Fact To File Lands Strong Odds-On Favourite Tag For Ryanair Chase
Fact To File goes odds-on at 8/11 to defend his Ryanair Chase crown, with Ruby Walsh and Jonathan Doidge both naming Willie Mullins' Irish Gold Cup winner as their banker.

Willie Mullins has two champion race wins already banked at this Festival and the market is betting heavily that a third arrives at 4.00pm on St Patrick's Thursday, with Fact To File installed as an 8/11 odds-on favourite for the Grade 1 Ryanair Chase.
The JP McManus-owned gelding arrives at Prestbury Park as defending champion and Irish Gold Cup winner, chasing a third consecutive Festival victory. He took the Brown Advisory in 2024, returned to win this race 12 months ago, and now steps out on the same track looking to make it a hat-trick of Cheltenham wins in as many years. The consensus among the sport's sharpest eyes is that he'll get the job done.
Ruby Walsh is unequivocal. "Fact To File can avoid bad luck, he should win," he said. "Impaire Et Passe could be the one to chase him home for a Willie Mullins 1-2, but I can't see past Fact To File." Jonathan Doidge is equally bullish, albeit with a touch of personal relief: "I've been praying that Willie Mullins would send Fact To File to this race and Gaelic Warrior to the Gold Cup and I've got my wish in that respect. I'm not saying that Fact To File can't win a Gold Cup but I do think he is perfectly suited by this trip at a stiff track and on more or less any ground."
The decision to bypass the Gold Cup supplement was deliberate and, according to McManus, straightforward. "He wasn't entered for the Gold Cup for a reason and that was I was worried he might not get the trip," the owner said. "Everyone wants to win the Gold Cup and no more than myself, but the Ryanair felt the right thing for the horse." McManus retains legitimate Gold Cup ammunition in Spillane's Tower and defending champion Inothewayurthinkin, meaning the £25,000 supplement was never a serious temptation.
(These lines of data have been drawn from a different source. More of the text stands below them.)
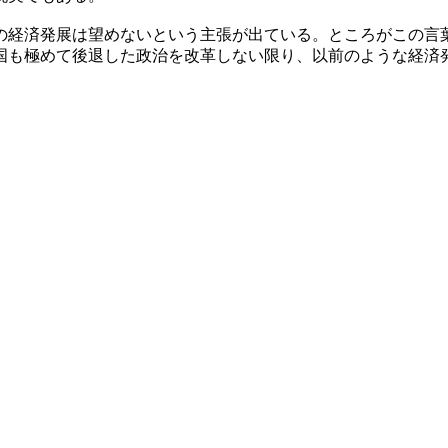
の経済発展は望めないという主張が出ている。ところがこの言
国も極めて後退した政治を改革しない限り、以前のような経済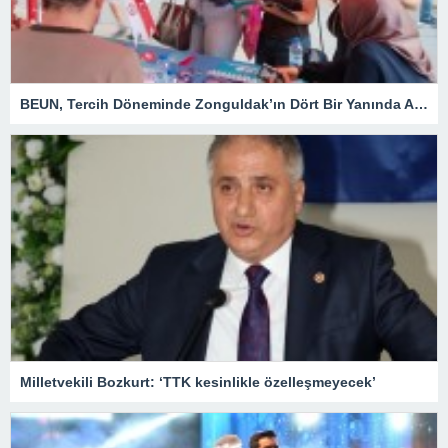
BEUN, Tercih Döneminde Zonguldak’ın Dört Bir Yanında Aday Öğrencilerle Buluşuyor
Milletvekili Bozkurt: ‘TTK kesinlikle özelleşmeyecek’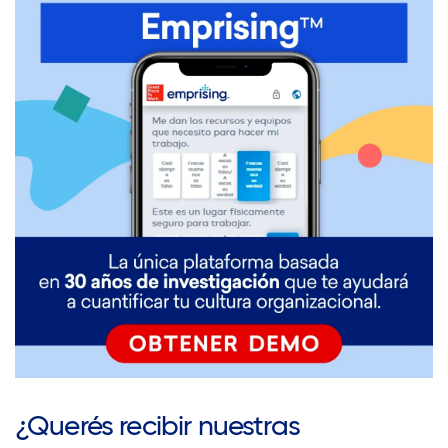
¿Querés recibir nuestras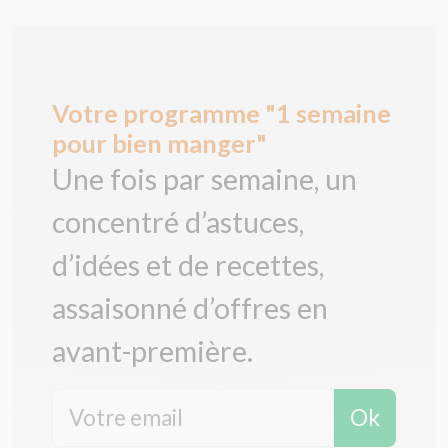
Votre programme "1 semaine
pour bien manger"
Une fois par semaine, un
concentré d’astuces,
d’idées et de recettes,
assaisonné d’offres en
avant-première.
Ok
Had he paid it, he would have stripped his Ryanair hand down to Jonbon, who is a prolific Grade 1 winner but carries a notably patchy Cheltenham record: just 2-7 at the track, with three odds-on defeats in that tally.
The Racing Post framed the Gold Cup decision as ruthlessly pragmatic, comparing it to Lossiemouth's repeated routing to the Mares' Hurdle: it may not be the crowd-pleasing call, but Cheltenham is about winning. The stamina question over three and a quarter miles on the New Course had genuine weight, and it appears to have driven the strategic thinking as much as any sentiment about the Gold Cup's prestige.

Ground conditions are the one variable McManus's racing manager Frank Berry flagged with genuine concern. "He would like some rain and it walked quite good, so it could be a concern," Berry said. "You only have to look at his run at Kempton on what could be similar ground. The ground would be a worry, but other than that the horse is in great form. It wasn't an easy decision, but he was really good in this race last year so we went for the same trip and hopefully he gets his ground now too."
The opposition is not without quality. Impaire Et Passe, a Grade 1 winner over fences at Aintree last season, returned in style at Gowran last month in the Red Mills Chase. Joseph O'Brien saddles Banbridge, the King George runner-up, looking to exploit any conditions that suit. But in a field dominated by Irish contenders, none of them carries the form line, the track record, or the tipster consensus that Fact To File does.
Mullins has already collected the Champion Hurdle with Lossiemouth and the Queen Mother Champion Chase with Il Etait Temps. If Fact To File handles the ground, a third consecutive Festival win, and a third consecutive title in this race, is precisely what the market expects.